Acknowledgements              5 
Foreword                      9 
Introduction                 11 
1 A Basic Form               13 
2 Adaptations and Variations 18 
3 Grips and Entries          33 
4 Renrakuwaza                47 
5 Defence                    70 
6 Counters                   75 
7 Special Practices          85 
Contest Photographs from the 1967 World
University Championships in Tokyo 93
Leisure Learning Series Judo Books 107
Leisure Learning Series Judo Authors 108



-- by Charles Palmer, 5th dan

President of the International Judo Federation
Chairman of the British Judo Association

Member of the winning British team in the 1957 European

Captain of the winning British teams in the 1958 and 1959
European Championships
International referee
Olympic Games referee 1964

In recent years, the development of Judo in Britain has become characterized by a proliferation of ideas and styles.
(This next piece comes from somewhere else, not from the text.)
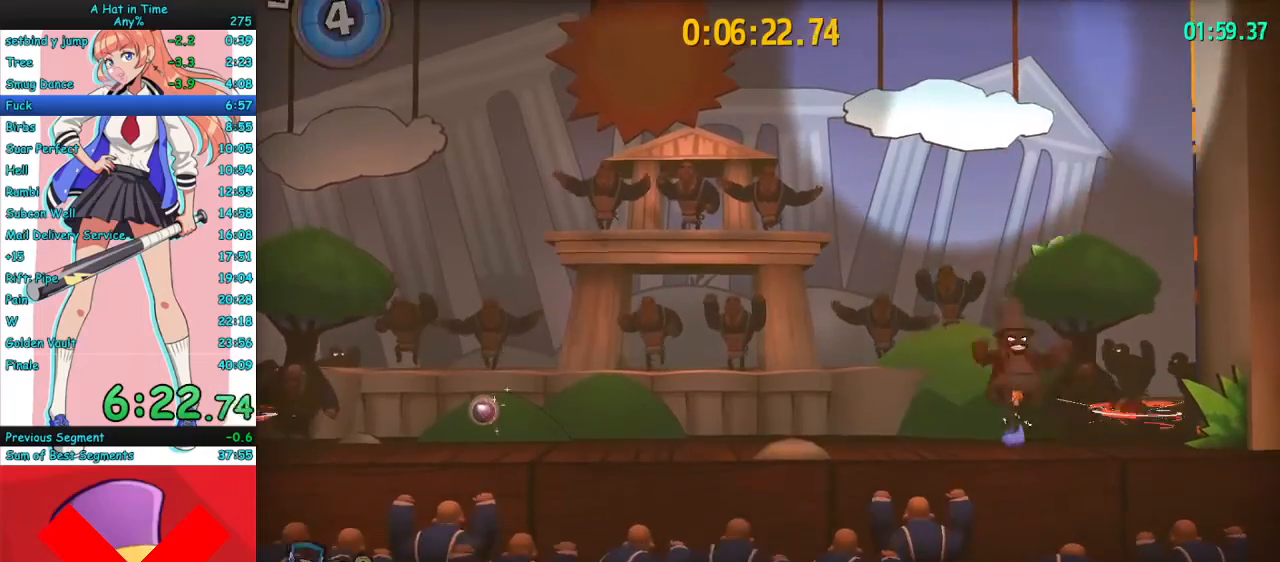
{"keys": ["space"], "mouse": [], "events": [[100, "space", "up"], [333, "space", "down"]]}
Techniques of holding, groundwork and contest tactics have received increasing attention, and even the basic concepts of throwing have been the subject of new ideas. Potentially, this is a very healthy trend. The technical progress of Judo can best be promoted by positive interaction between the 'revisionist' and the 'traditionalist' schools of thought. The former demands change and the latter insists that innovations should be thoroughly tested. Such interaction should result in a steady and progressive development of Judo technique. It is with these thoughts in mind that I welcome this series of specialized books. The techniques described are not only modern; they are also of proven effectiveness. Furthermore, the authors have been very successful in their endeavours to be frank and objective. These books are, therefore, capable of making a great, positive contribution to the progress of Judo in this country.
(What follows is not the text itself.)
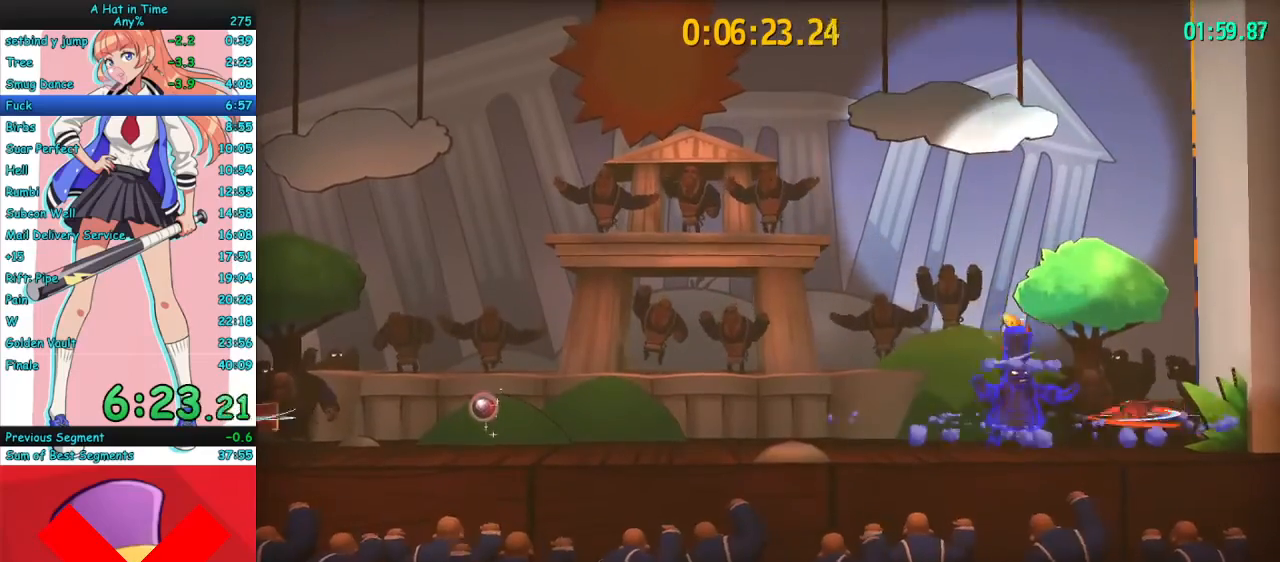
{"keys": ["d"], "mouse": [], "events": [[33, "space", "up"], [333, "d", "down"]]}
When players meet, discussion of Judo techniques often ensues, and the discerning listener soon becomes aware of certain recurring themes. It is often suggested, for example, that practice loses its value if it is not based on sound technical principles. In response to this simple statement, however, the speaker may be asked how he would recognize a 'sound technical principle' if he saw one! This incisive comment may be followed up by the argument that, because a particular technique has as many different forms as there are players who use it, individual styles should be allowed to develop unhampered by the dictates of a teacher's theories. A careful consideration of these arguments reveals that their underlying philosophies are not entirely incompatible. Clearly, high-grade judoka differ in the way they execute a particular technique. It is more important to note, however, that distinct points of similarity also exist, for it is in these that 'sound technical principles' may best be sought. The relationship between such principles and the individual variations of high-grade exponents is extremely complex, but the former may still be discerned. It is practical to argue, therefore, that teachers have a responsibility to see that their students' practice is based on 'sound technical principles'. Similarly, individual players would be well advised to concentrate on developing sound basic techniques during the less-advanced stages of their Judo development. These conclusions are certainly not incompatible with the view that the individual should develop variations to suit his build, speed and dexterity. It should be noted, however, that in analysing the techniques of high-grade players in contest and randori, it is very easy to forget the influence of defensive reactions on throwing techniques. Thus an important part of a player's throwing action may not be observed because his opponent's defence consistently prevents it from having an apparent effect. It may well be, however, that the force exerted in the direction of the intended movement influences the defending player in ways that disturb his defence, and thus allows the attacker to bring off his throw in an adapted form. It is important, therefore, to find out what the player is trying to do, and to give due consideration to this knowledge when his apparent movements are analysed.

In this series of specialized books, the authors have set out to isolate and describe the 'sound technical principles' of particular throws. Thus the chapters on basic techniques provide 'blueprints' from which individual techniques may be developed. In addition, the authors have described in detail a large number of grips, entries, variations, adaptations, combinations, defences and counters associated with the basic techniques in question. Great efforts have been made to help judoka to guide the development of their own Judo and, in consequence, much emphasis has been placed on extensive, realistic illustration and carefully planned, concise text. The keynote of these books is realism, and the authors make no apology for any eyebrows that are raised as a result.

Note In all the illustrations to the text, Uke wears a grey judogi.